## SOURCE DATA
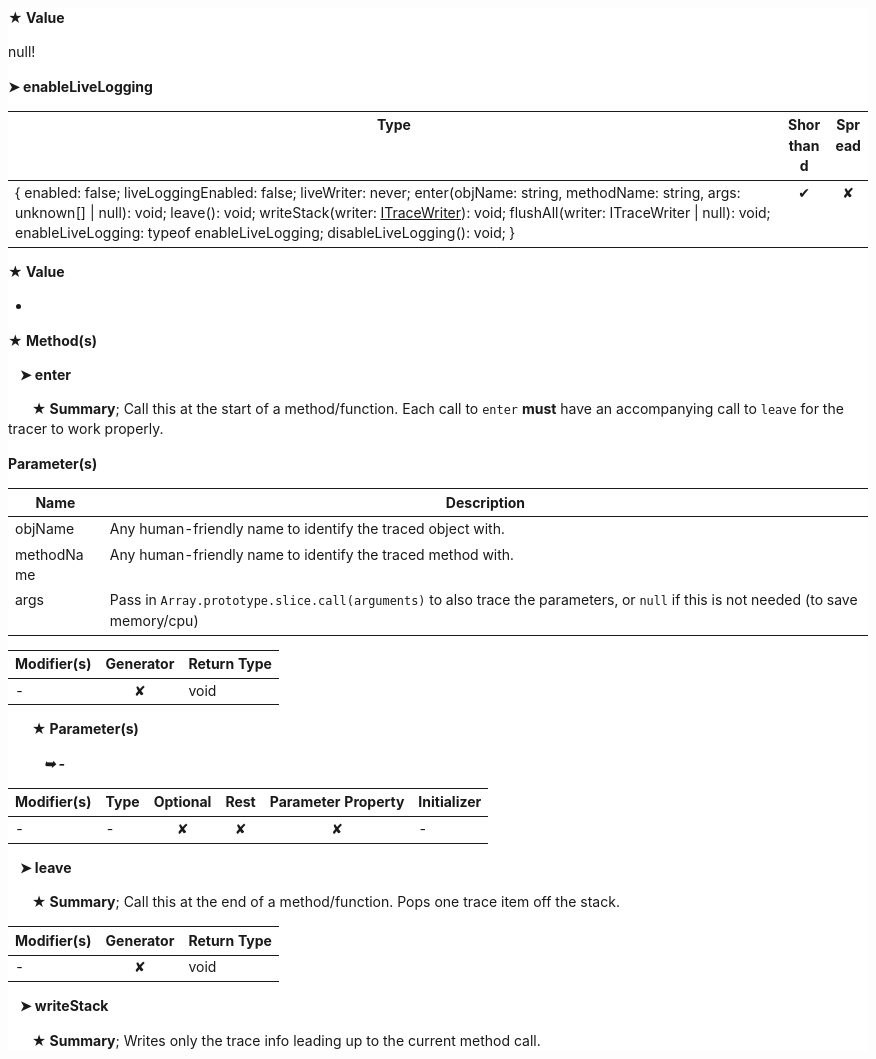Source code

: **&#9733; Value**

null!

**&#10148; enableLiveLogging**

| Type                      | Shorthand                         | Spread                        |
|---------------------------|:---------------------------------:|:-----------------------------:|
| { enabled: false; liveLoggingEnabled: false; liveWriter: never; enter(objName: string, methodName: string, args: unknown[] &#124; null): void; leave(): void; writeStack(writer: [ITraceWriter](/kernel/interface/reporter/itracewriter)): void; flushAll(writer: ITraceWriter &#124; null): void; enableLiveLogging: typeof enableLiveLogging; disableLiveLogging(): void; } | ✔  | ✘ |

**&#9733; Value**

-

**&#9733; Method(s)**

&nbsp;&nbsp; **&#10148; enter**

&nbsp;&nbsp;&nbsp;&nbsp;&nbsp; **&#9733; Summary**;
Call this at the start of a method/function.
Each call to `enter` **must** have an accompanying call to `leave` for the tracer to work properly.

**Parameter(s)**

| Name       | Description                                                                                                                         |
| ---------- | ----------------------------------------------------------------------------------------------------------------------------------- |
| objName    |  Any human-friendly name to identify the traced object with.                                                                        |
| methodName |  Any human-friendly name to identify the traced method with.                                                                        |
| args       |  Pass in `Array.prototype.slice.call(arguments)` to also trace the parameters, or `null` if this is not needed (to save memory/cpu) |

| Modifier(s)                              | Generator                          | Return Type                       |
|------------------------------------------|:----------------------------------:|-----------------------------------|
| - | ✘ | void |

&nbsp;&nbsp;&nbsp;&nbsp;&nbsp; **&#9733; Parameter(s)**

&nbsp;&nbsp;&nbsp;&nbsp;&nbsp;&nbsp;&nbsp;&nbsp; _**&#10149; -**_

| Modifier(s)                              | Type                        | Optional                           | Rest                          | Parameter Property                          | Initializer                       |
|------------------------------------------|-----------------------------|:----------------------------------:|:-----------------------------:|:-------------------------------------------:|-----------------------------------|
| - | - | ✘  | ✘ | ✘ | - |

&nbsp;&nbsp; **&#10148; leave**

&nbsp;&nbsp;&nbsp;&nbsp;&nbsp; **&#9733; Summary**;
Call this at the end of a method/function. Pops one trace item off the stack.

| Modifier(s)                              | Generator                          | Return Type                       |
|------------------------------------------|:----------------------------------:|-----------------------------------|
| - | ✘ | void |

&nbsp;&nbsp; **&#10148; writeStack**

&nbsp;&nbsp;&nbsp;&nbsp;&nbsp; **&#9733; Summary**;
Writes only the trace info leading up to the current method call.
==
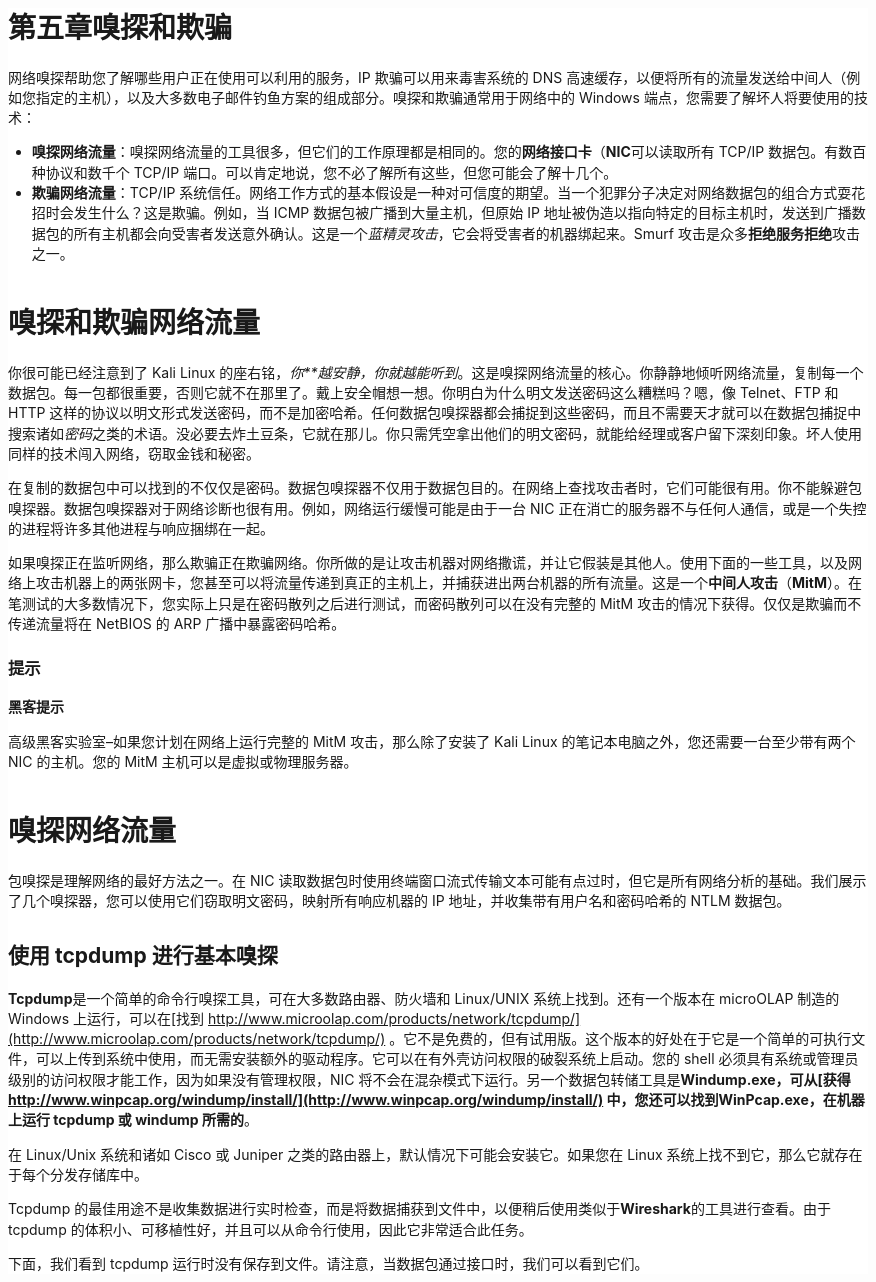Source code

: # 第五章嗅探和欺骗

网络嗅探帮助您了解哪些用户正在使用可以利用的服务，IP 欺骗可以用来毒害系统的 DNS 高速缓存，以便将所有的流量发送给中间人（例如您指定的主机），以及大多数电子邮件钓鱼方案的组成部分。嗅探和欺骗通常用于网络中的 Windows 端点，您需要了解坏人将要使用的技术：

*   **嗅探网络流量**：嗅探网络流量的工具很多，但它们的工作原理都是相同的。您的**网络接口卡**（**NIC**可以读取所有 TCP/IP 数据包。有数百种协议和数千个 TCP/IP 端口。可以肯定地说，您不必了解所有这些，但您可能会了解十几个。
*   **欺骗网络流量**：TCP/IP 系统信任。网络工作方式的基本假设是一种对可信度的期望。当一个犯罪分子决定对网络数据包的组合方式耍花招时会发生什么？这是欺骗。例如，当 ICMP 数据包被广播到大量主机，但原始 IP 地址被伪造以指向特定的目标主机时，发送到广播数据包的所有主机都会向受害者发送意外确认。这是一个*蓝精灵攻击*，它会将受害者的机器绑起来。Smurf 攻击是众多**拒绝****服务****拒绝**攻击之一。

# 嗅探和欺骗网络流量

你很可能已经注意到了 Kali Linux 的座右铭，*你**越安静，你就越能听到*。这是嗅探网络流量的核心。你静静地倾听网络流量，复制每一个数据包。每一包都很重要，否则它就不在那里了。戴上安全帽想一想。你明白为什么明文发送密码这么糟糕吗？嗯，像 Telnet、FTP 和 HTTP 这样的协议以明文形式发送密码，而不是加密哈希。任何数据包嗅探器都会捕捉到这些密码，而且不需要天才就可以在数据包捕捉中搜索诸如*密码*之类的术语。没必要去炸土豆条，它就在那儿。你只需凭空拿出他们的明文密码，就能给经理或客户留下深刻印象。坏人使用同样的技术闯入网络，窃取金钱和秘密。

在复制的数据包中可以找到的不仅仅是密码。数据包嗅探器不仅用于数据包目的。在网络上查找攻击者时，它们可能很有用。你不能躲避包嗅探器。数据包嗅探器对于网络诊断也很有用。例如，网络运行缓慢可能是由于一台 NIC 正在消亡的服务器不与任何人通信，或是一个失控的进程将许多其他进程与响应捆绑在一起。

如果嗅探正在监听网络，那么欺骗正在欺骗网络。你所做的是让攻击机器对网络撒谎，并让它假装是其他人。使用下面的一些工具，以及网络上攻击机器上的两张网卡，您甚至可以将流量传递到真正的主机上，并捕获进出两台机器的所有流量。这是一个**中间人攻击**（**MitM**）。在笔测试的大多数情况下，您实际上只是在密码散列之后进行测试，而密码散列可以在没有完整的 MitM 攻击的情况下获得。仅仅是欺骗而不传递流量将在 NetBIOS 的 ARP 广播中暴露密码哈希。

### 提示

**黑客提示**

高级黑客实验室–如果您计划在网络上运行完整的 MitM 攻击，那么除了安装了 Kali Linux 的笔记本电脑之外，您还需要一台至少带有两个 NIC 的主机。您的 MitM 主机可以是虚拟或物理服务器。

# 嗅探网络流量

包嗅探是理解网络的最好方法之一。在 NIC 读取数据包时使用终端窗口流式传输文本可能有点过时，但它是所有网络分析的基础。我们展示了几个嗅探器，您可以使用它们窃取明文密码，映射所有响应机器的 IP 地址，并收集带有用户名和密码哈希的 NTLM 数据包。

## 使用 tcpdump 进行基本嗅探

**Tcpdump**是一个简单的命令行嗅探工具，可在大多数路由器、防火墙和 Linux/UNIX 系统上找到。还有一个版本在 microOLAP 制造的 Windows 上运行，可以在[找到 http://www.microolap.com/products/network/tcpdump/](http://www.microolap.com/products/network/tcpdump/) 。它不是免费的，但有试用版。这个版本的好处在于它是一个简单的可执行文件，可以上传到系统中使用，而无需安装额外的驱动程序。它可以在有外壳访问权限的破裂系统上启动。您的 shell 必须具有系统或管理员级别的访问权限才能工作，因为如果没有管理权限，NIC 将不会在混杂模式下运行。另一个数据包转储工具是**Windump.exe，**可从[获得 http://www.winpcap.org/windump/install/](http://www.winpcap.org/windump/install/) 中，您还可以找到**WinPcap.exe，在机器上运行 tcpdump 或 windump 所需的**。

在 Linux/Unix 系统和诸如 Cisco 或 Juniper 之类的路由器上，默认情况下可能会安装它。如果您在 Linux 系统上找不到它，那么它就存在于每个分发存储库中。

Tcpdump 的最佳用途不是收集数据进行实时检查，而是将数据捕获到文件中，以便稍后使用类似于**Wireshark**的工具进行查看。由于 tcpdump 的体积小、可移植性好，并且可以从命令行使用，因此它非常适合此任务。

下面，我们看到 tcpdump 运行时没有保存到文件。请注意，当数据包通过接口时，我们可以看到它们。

## YOUR TASK
Go through the material above and output exactly the lines from the one containing "Each call to" through the one containing "save memory/cpu) |".

## TASK RESPONSE
Each call to `enter` **must** have an accompanying call to `leave` for the tracer to work properly.

**Parameter(s)**

| Name       | Description                                                                                                                         |
| ---------- | ----------------------------------------------------------------------------------------------------------------------------------- |
| objName    |  Any human-friendly name to identify the traced object with.                                                                        |
| methodName |  Any human-friendly name to identify the traced method with.                                                                        |
| args       |  Pass in `Array.prototype.slice.call(arguments)` to also trace the parameters, or `null` if this is not needed (to save memory/cpu) |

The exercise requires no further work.